This letter is in response to the correlative articles published in the Journal in June 2012 analyzing regional variations in the United States when choosing among different techniques for retinal detachment (RD) repair. As the indications for each technique remain controversial, we hope to contribute to this matter with our experience and data gathered from several Spanish studies.
According to Hwang’s article, entitled “Regional practice patterns for retinal detachment repair in the United States,” pneumatic retinopexy (PR) is a very popular technique, especially in certain areas like the Northeast. In contrast and counter to expectations, scleral buckling (SB) is not performed as often nationwide. Ryan’s reply, through the article “How we currently choose to repair retinal detachment in the United States Medicare population,” provides interesting clues regarding the interpretation of the conclusions in Hwang’s study. There are 2 main reasons for the choice of PR over SB. The first is economic. PR is less expensive to perform than is SB. The second reason is experience. Based on their surgical training, younger retinologists are less experienced with SB, and thus they tend to overuse vitrectomy.
In Spain, we have observed the same phenomenon. The Retina 1 Project, a prospective multicenter study initially conceived to identify proliferative vitreoretinopathy risk factors, showed that over a 4-year interval there is an increasing tendency to use vitrectomy. Such a finding was justified neither by a higher incidence of more complex cases nor by the pursuit of better outcomes.
The Retina 1 Project involved 17 hospitals in Spain and Portugal, with the participation of many expert eye surgeons. In the course of this project, we obtained important feedback on our daily routine practice and its outcome. The feedback not only enabled us to perform better surgeries, but it also allowed us to objectively criticize our public health care system regarding the organization and training of the youngest doctors.
Some of the explanations given by Ryan relating to the US preference for vitrectomy are similar to those we observed in Spain, such as the lack of experience in SB among young ophthalmologists.
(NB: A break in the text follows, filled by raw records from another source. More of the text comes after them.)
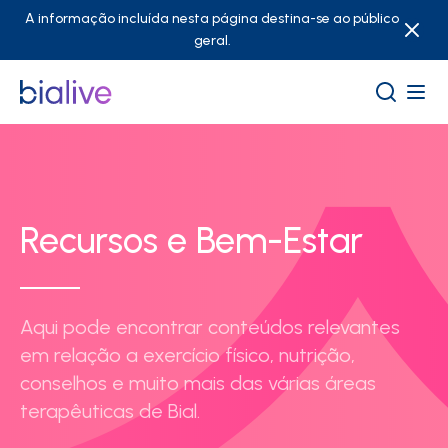
A informação incluída nesta página destina-se ao público
geral.
Recursos e Bem-Estar
Aqui pode encontrar conteúdos relevantes
em relação a exercício físico, nutrição,
conselhos e muito mais das várias áreas
terapêuticas de Bial.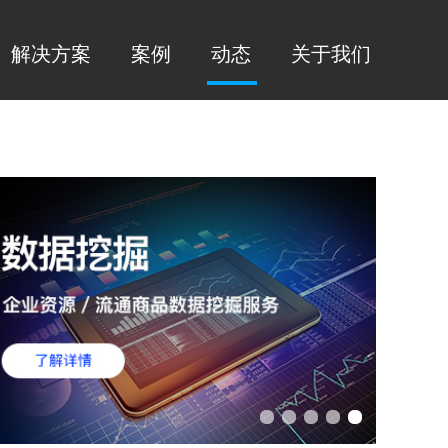
解决方案
案例
动态
关于我们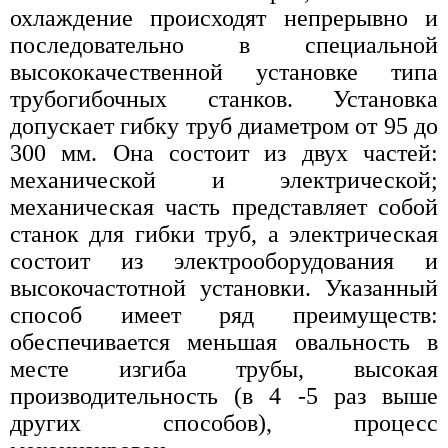
охлаждение происходят непрерывно и
последовательно в специальной
высококачественной установке типа
трубогибочных станков. Установка
допускает гибку труб диаметром от 95 до
300 мм. Она состоит из двух частей:
механической и электрической;
механическая часть представляет собой
станок для гибки труб, а электрическая
состоит из электрооборудования и
высокочастотной установки. Указанный
способ имеет ряд преимуществ:
обеспечивается меньшая овальность в
месте изгиба трубы, высокая
производительность (в 4 -5 раз выше
других способов), процесс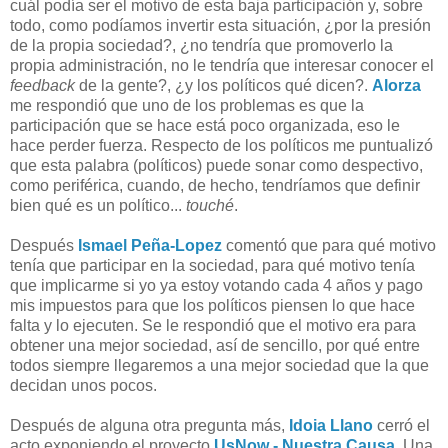
cuál podía ser el motivo de esta baja participación y, sobre
todo, como podíamos invertir esta situación, ¿por la presión
de la propia sociedad?, ¿no tendría que promoverlo la
propia administración, no le tendría que interesar conocer el
feedback
de la gente?, ¿y los políticos qué dicen?.
Alorza
me respondió que uno de los problemas es que la
participación que se hace está poco organizada, eso le
hace perder fuerza. Respecto de los políticos me puntualizó
que esta palabra (políticos) puede sonar como despectivo,
como periférica, cuando, de hecho, tendríamos que definir
bien qué es un político...
touché
.
Después
Ismael Peña-Lopez
comentó que para qué motivo
tenía que participar en la sociedad, para qué motivo tenía
que implicarme si yo ya estoy votando cada 4 años y pago
mis impuestos para que los políticos piensen lo que hace
falta y lo ejecuten. Se le respondió que el motivo era para
obtener una mejor sociedad, así de sencillo, por qué entre
todos siempre llegaremos a una mejor sociedad que la que
decidan unos pocos.
Después de alguna otra pregunta más,
Idoia Llano
cerró el
acto exponiendo el proyecto
UsNow - Nuestra Causa
. Una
Furthermore, a national survey carried out in public health care hospitals in Spain has concluded that during night shifts, access to operating rooms and qualified nurses in eye surgery is very limited. This, of course, adversely affects the choice of the surgical technique and even the timing of the surgery. However, the economic impact in the choice of surgical technique by retinologists in Spain is not a factor because the public health care system does not have cost restrictions in the treatment of RD.
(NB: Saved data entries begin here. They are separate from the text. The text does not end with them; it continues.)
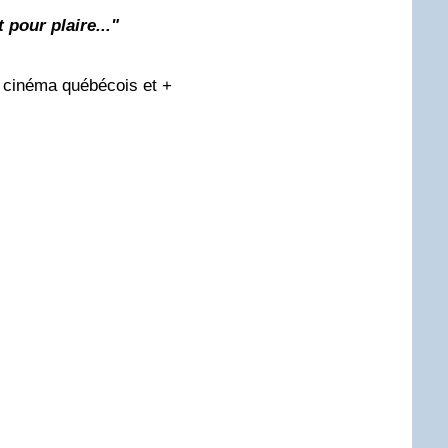
ut pour plaire..."
 cinéma québécois et +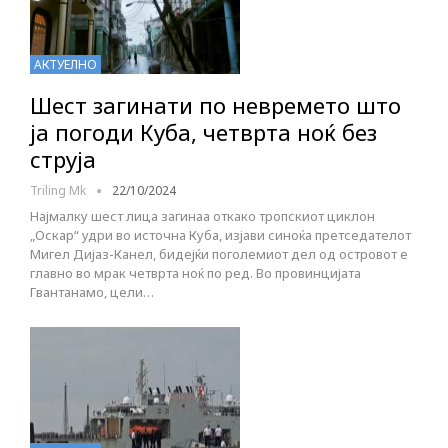
АКТУЕЛНО
Шест загинати по невремето што
ја погоди Куба, четврта ноќ без
струја
Triling Mk
22/10/2024
Најмалку шест лица загинаа откако тропскиот циклон
„Оскар“ удри во источна Куба, изјави синоќа претседателот
Мигел Дијаз-Канел, бидејќи поголемиот дел од островот е
главно во мрак четврта ноќ по ред. Во провинцијата
Гвантанамо, цели…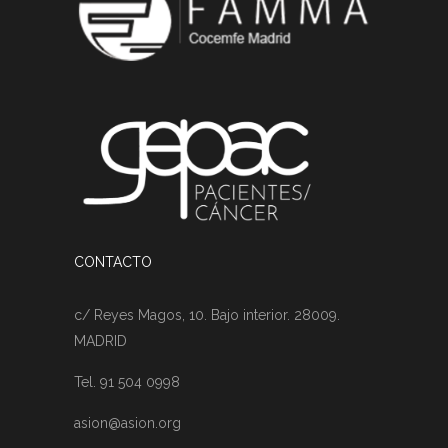
CONTACTO
c/ Reyes Magos, 10. Bajo interior. 28009.
MADRID
Tel. 91 504 0998
asion@asion.org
Retina surgeons in the United States, in Spain, and probably in many other countries, regardless of the cause, currently choose the treatment for their patients with RD. Unfortunately, the surgeons are often unaware of evidence-based indications that one surgical approach may be more appropriate than another. We agree with Ryan in the fact that there are well-established indications for the use of certain techniques, for example, vitrectomy in pseudophakic patients. We strongly urge the biomedical community to develop a consensus regarding selection of appropriate surgical procedures for repair of RD that present with different parameters.